La future tranche d'impôt à 75% sur les hauts revenus initialement prévue pour être exceptionnelle pourrait durer «le temps du désendettement», a affirmé le ministre du Budget, Jérôme Cahuzac, en fin de semaine dernière à l’antenne d’Europe 1.
Les grands groupes tricolores n’ont pas tardé à riposter à la menace fiscale qui plane sur leurs cadres, bien avant l’entrée en vigueur de la loi. Alors, certaines entreprises rivalisent d’imagination pour contourner la mesure. Elles pourraient installer à l’étranger leurs dirigeants qui ne souhaitent pas venir ou rester en France. Aussi, les groupes français pensent à baisser la rémunération de leurs dirigeants restés dans l’Hexagone afin que leurs salaires ne soient pas taxés à 75%…

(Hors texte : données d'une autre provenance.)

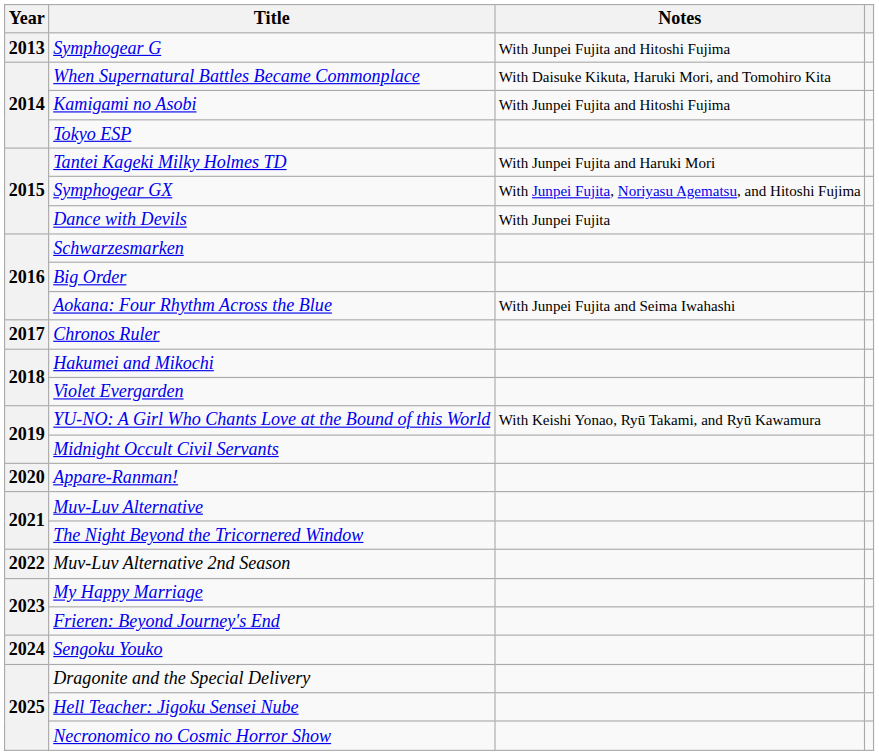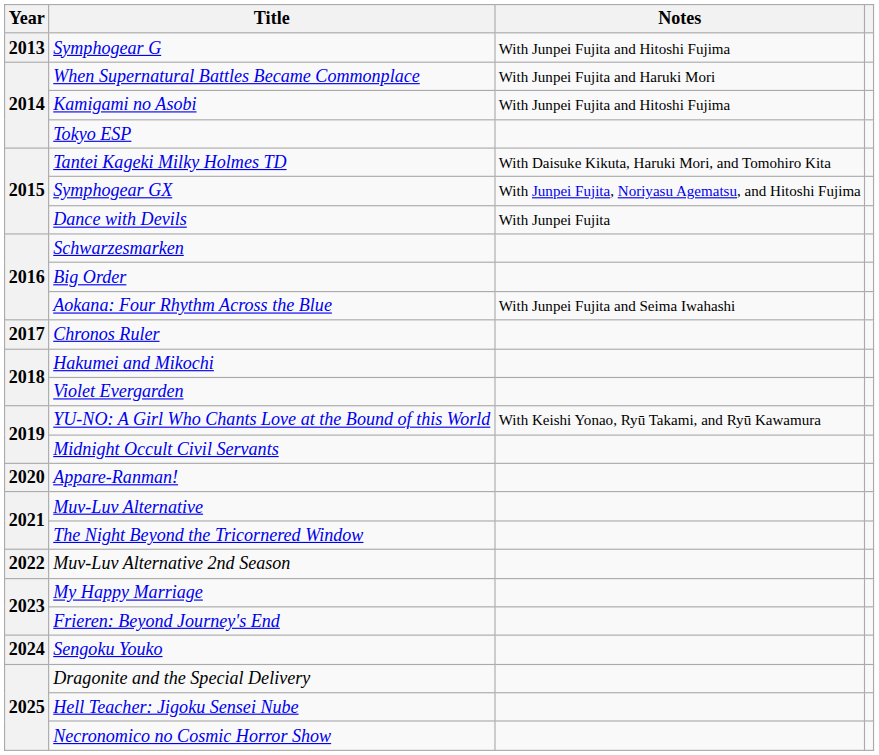When Supernatural Battles Became Commonplace | Notes: With Daisuke Kikuta, Haruki Mori, and Tomohiro Kita -> With Junpei Fujita and Haruki Mori
Tantei Kageki Milky Holmes TD | Notes: With Junpei Fujita and Haruki Mori -> With Daisuke Kikuta, Haruki Mori, and Tomohiro Kita
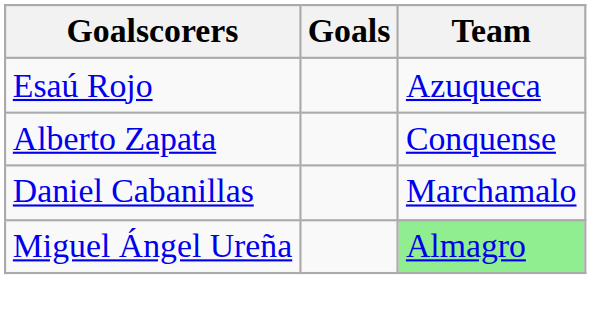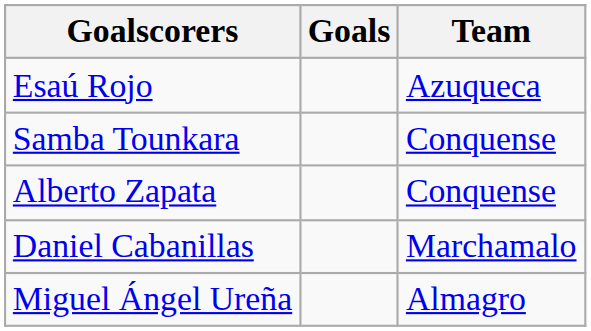+ row: Samba Tounkara | Conquense
Miguel Ángel Ureña | Team: lightgreen background -> no background
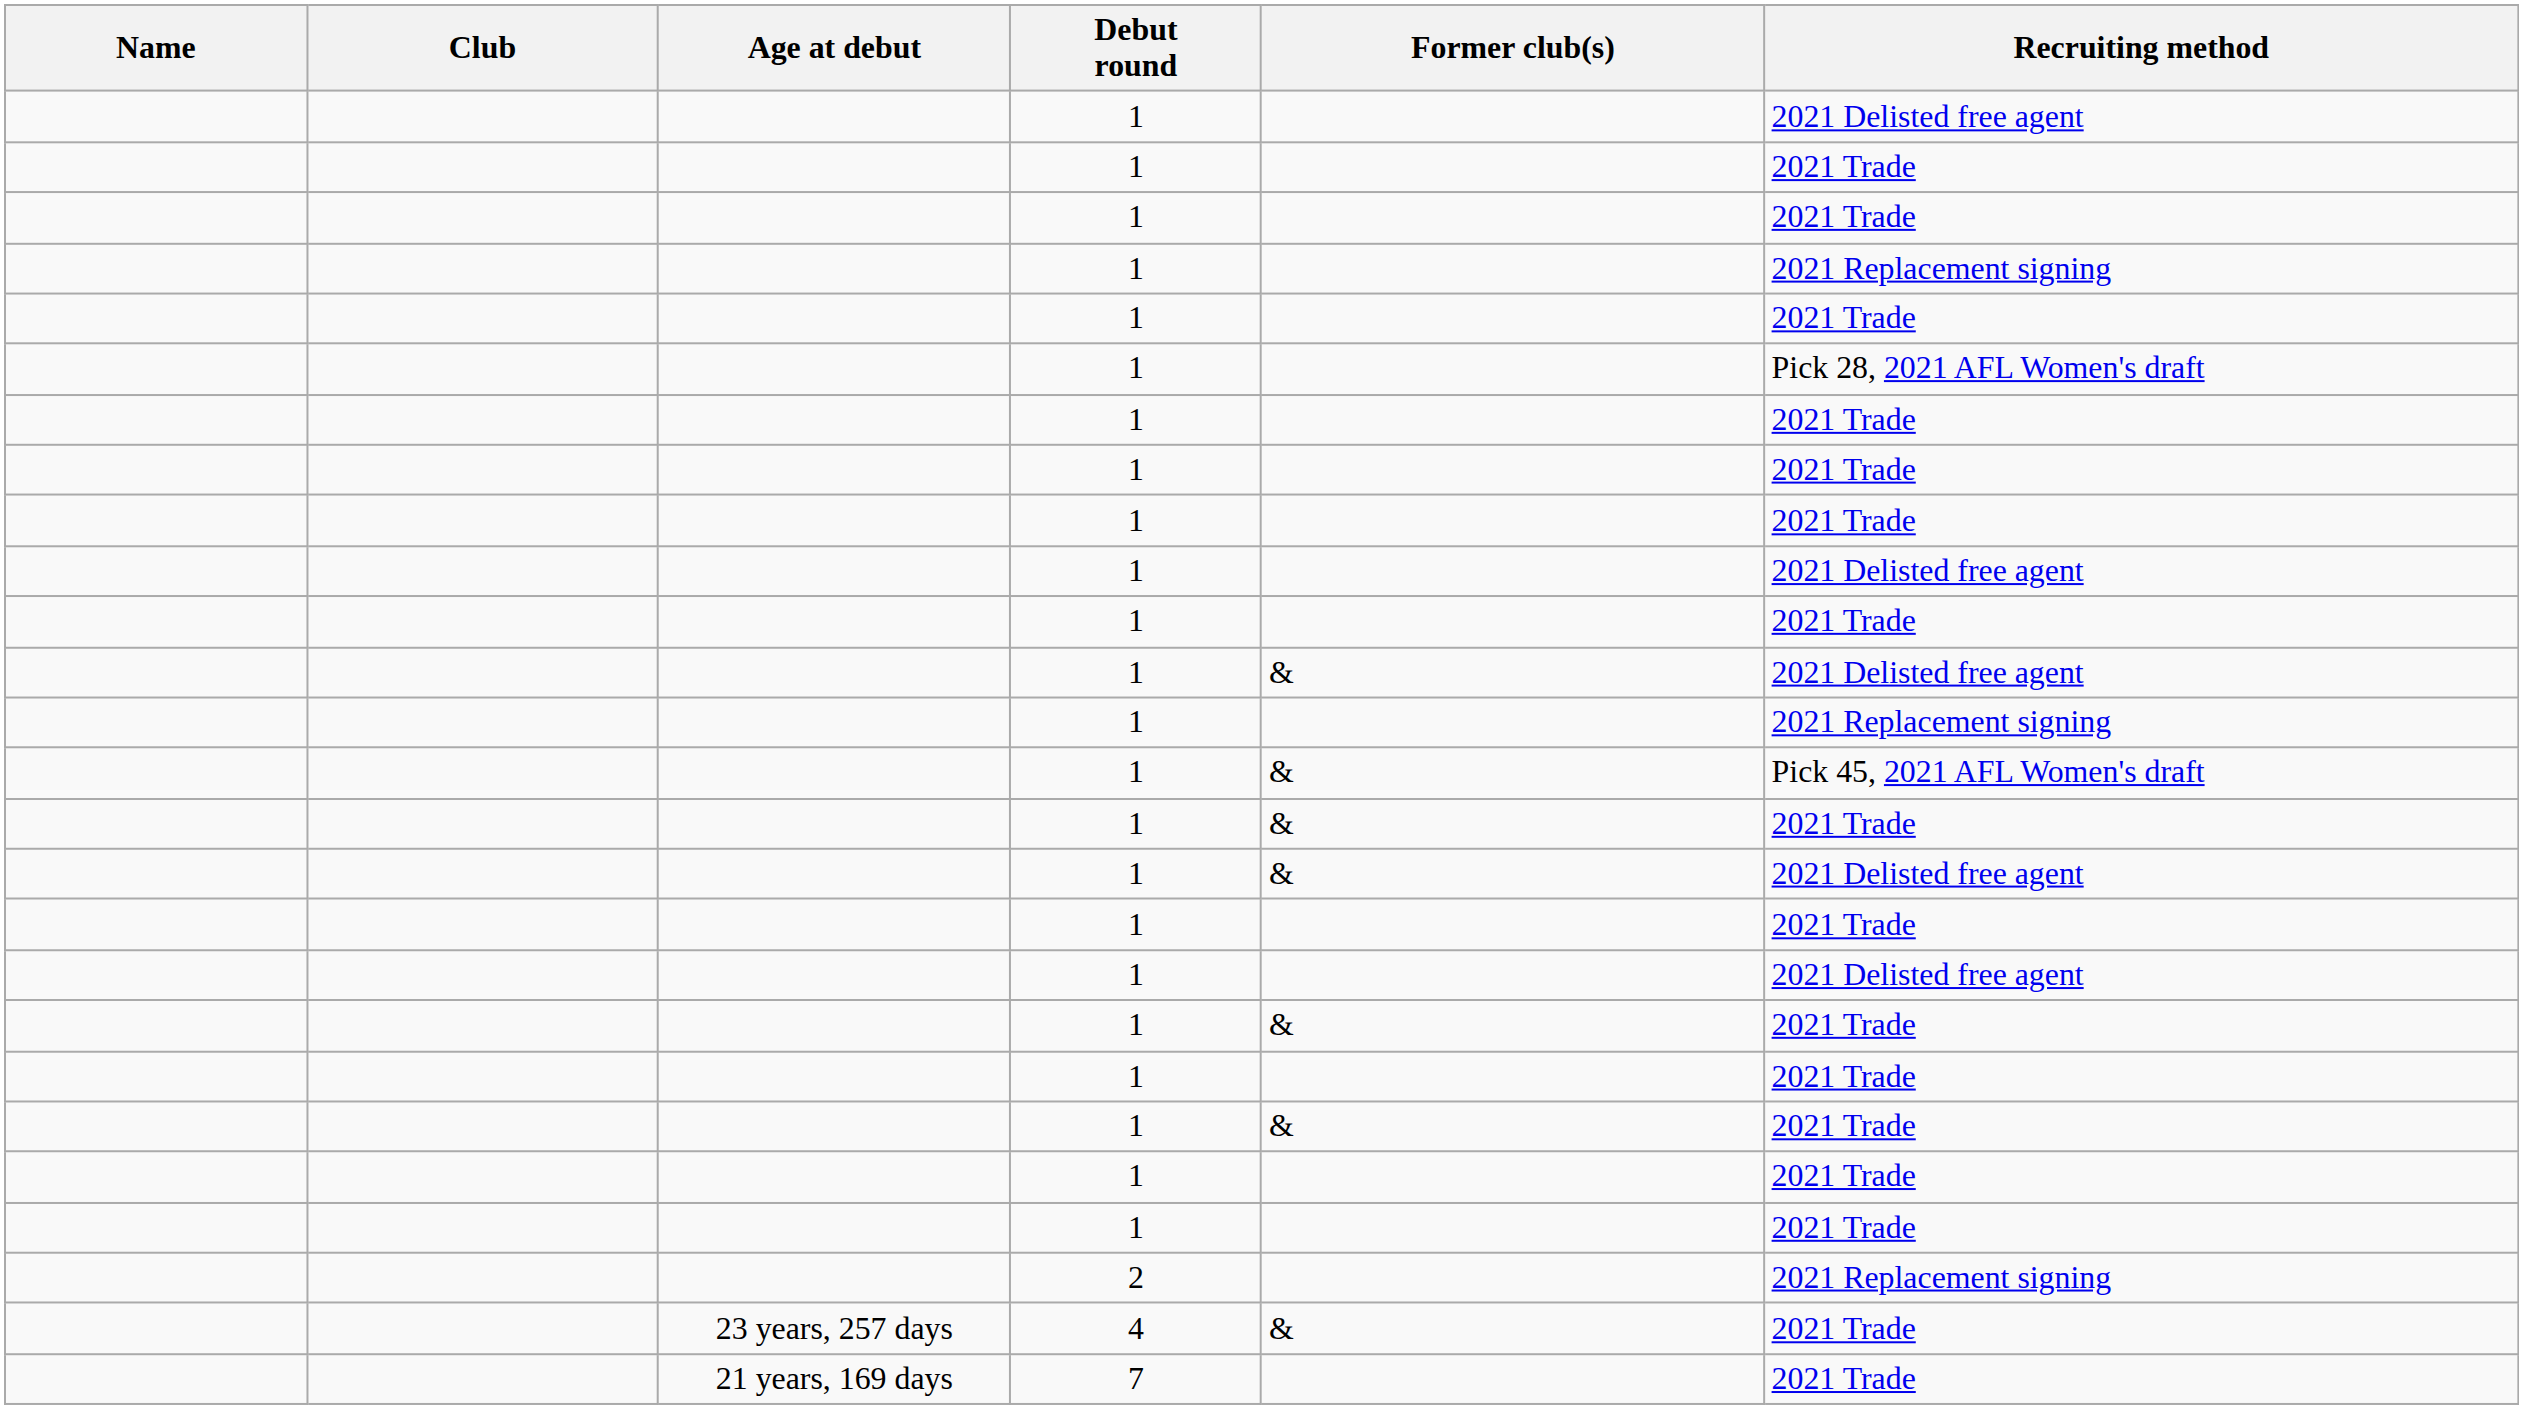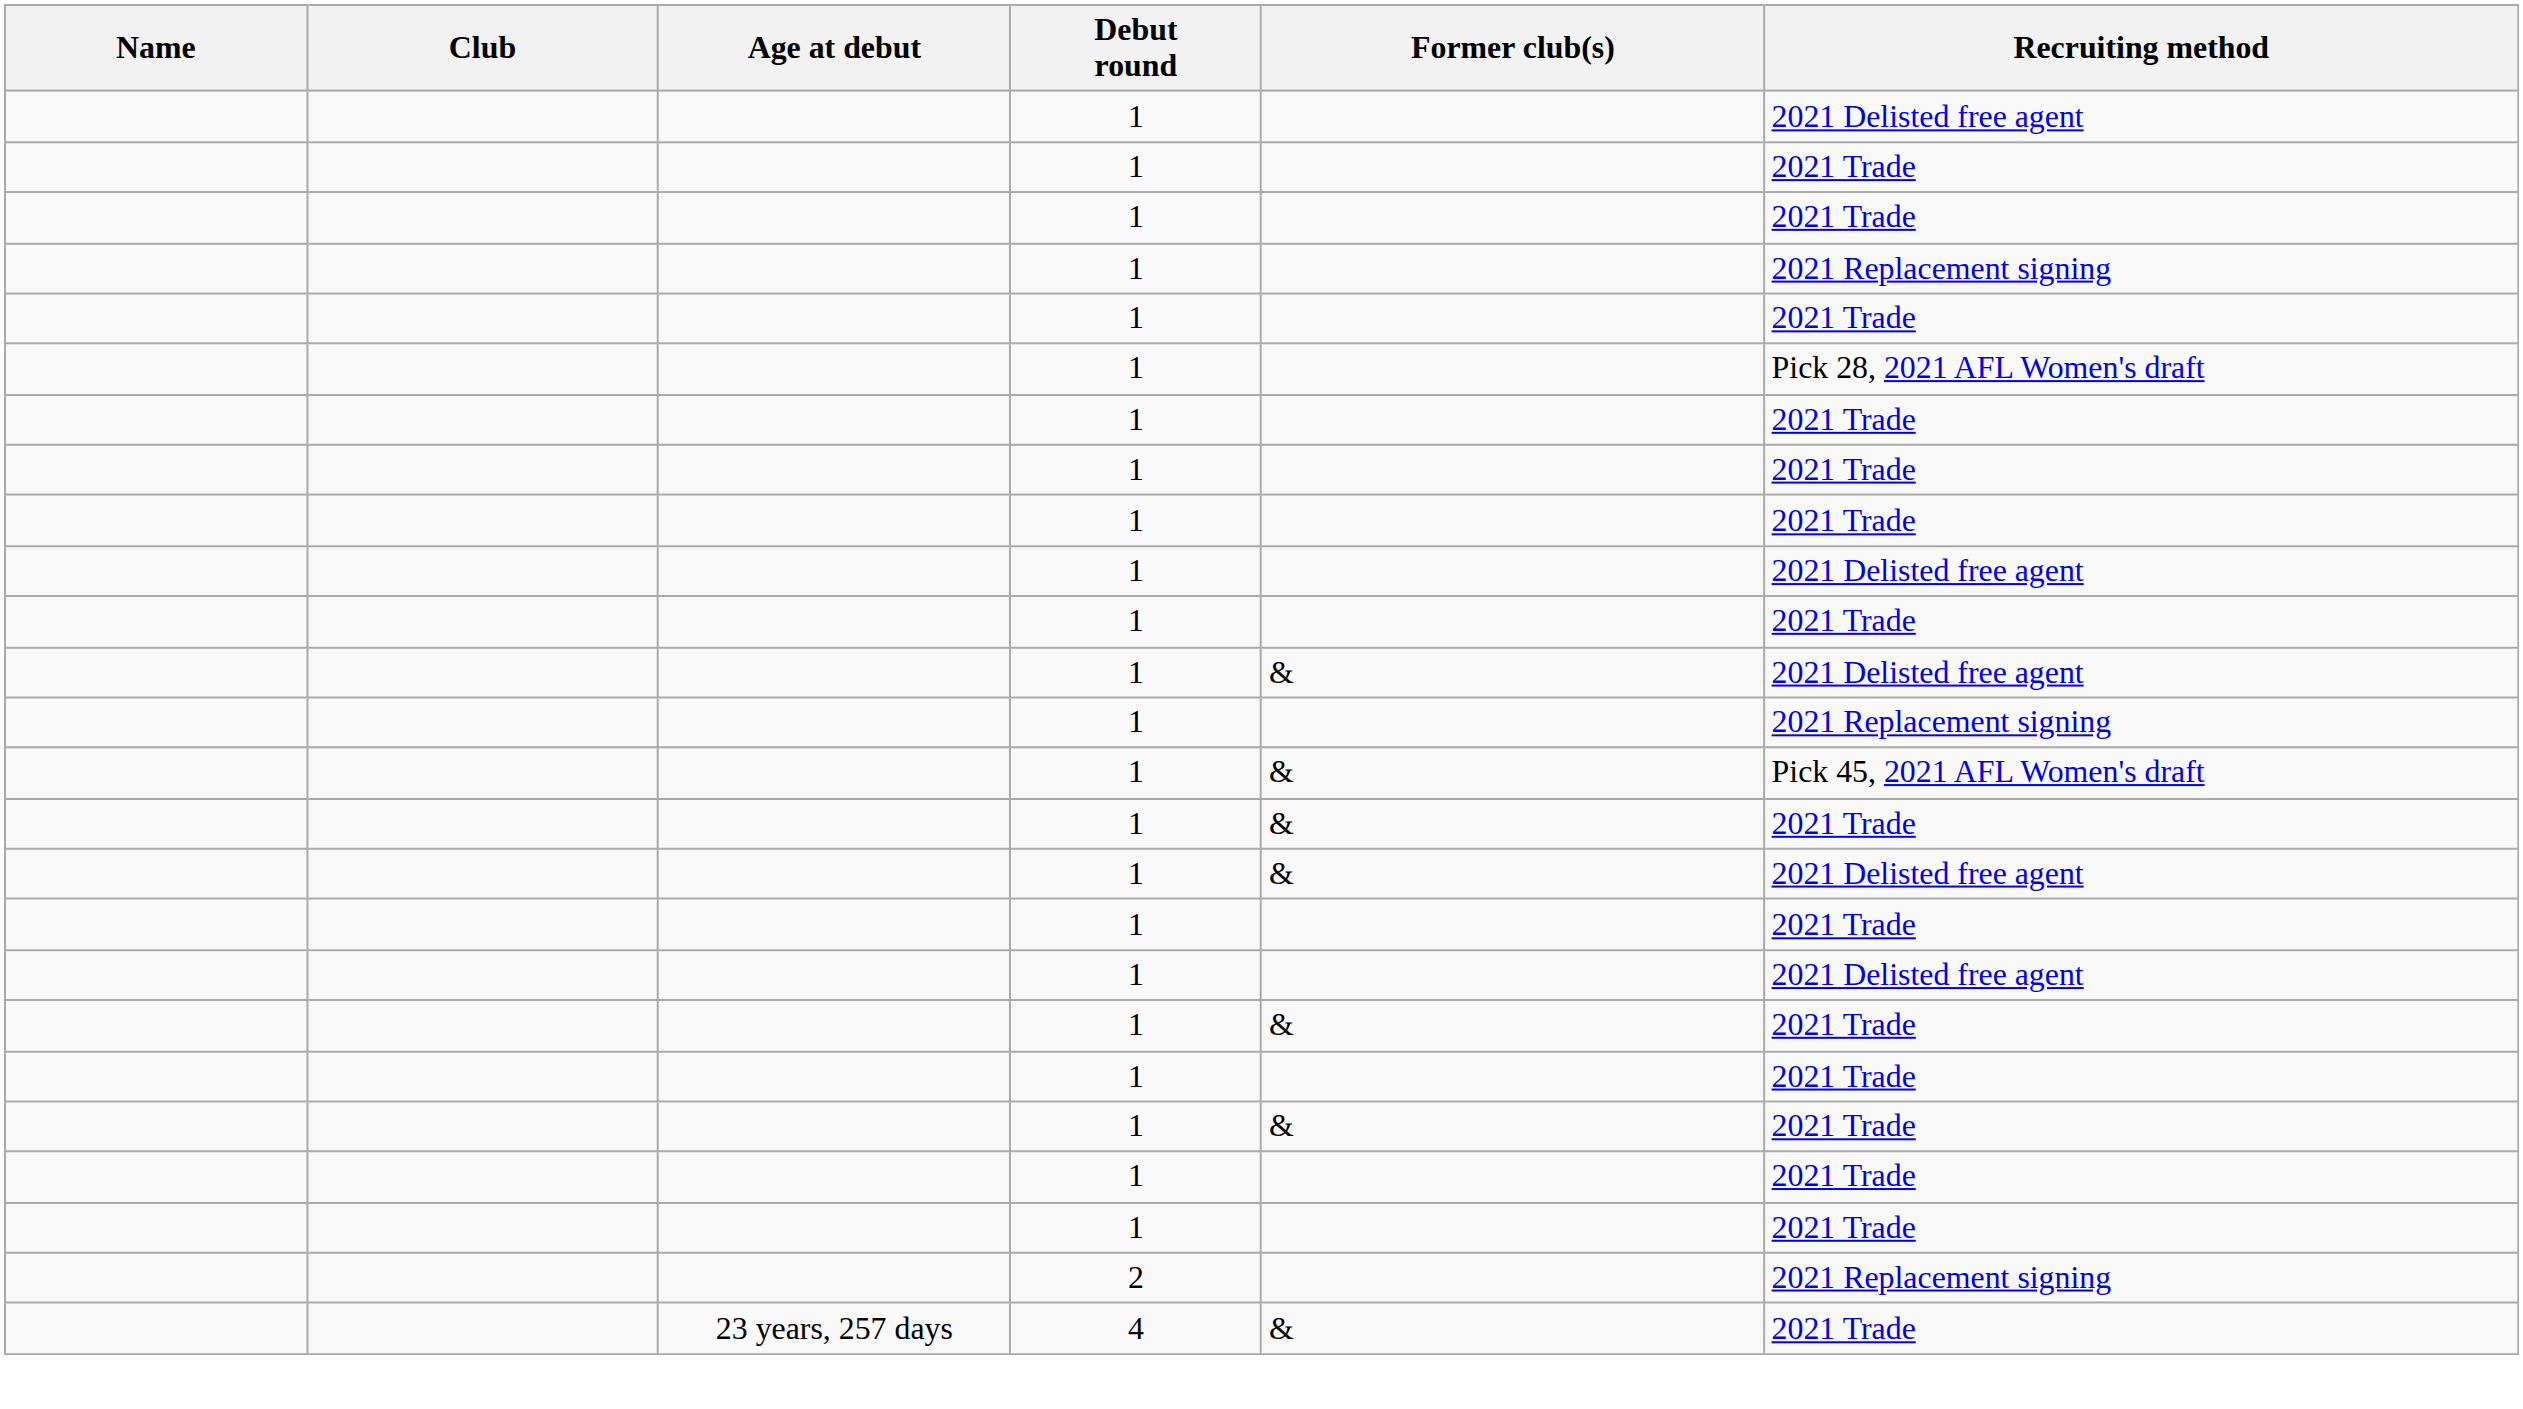- row: 21 years, 169 days | 7 | 2021 Trade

C'est que le provisoire pourrait donc durer devant l’ampleur de la tâche budgétaire. Le gouvernement prévoit en effet un retour à l’équilibre 'équilibre des comptes publics en 2017 Alors ceux du haut du pavé fiscal pourraient donc être mis à contribution un peu plus longtemps que prévu, « le temps du désendettement » pour reprendre les mots du ministre du Budget, Jérôme Cahuzac prononcés jeudi à l’antenne d’Europe 1. Cette prorogation de cette mesure lui « paraît nécessaire». Or, « le temps du désendettement risque, je le crains, de prendre un peu plus qu'un, deux ou trois ans », précise le ministre.
Jérôme Cahuzac précise qu’une «fois que le pays aura été remis sur des rails peut-être plus prospères et plus justes, la question du retrait de cet impôt exceptionnel se posera alors». Il espère que grâce à cette mesure «les écarts insupportables de rémunération que l'on peut constater aujourd'hui appartiendront au passé».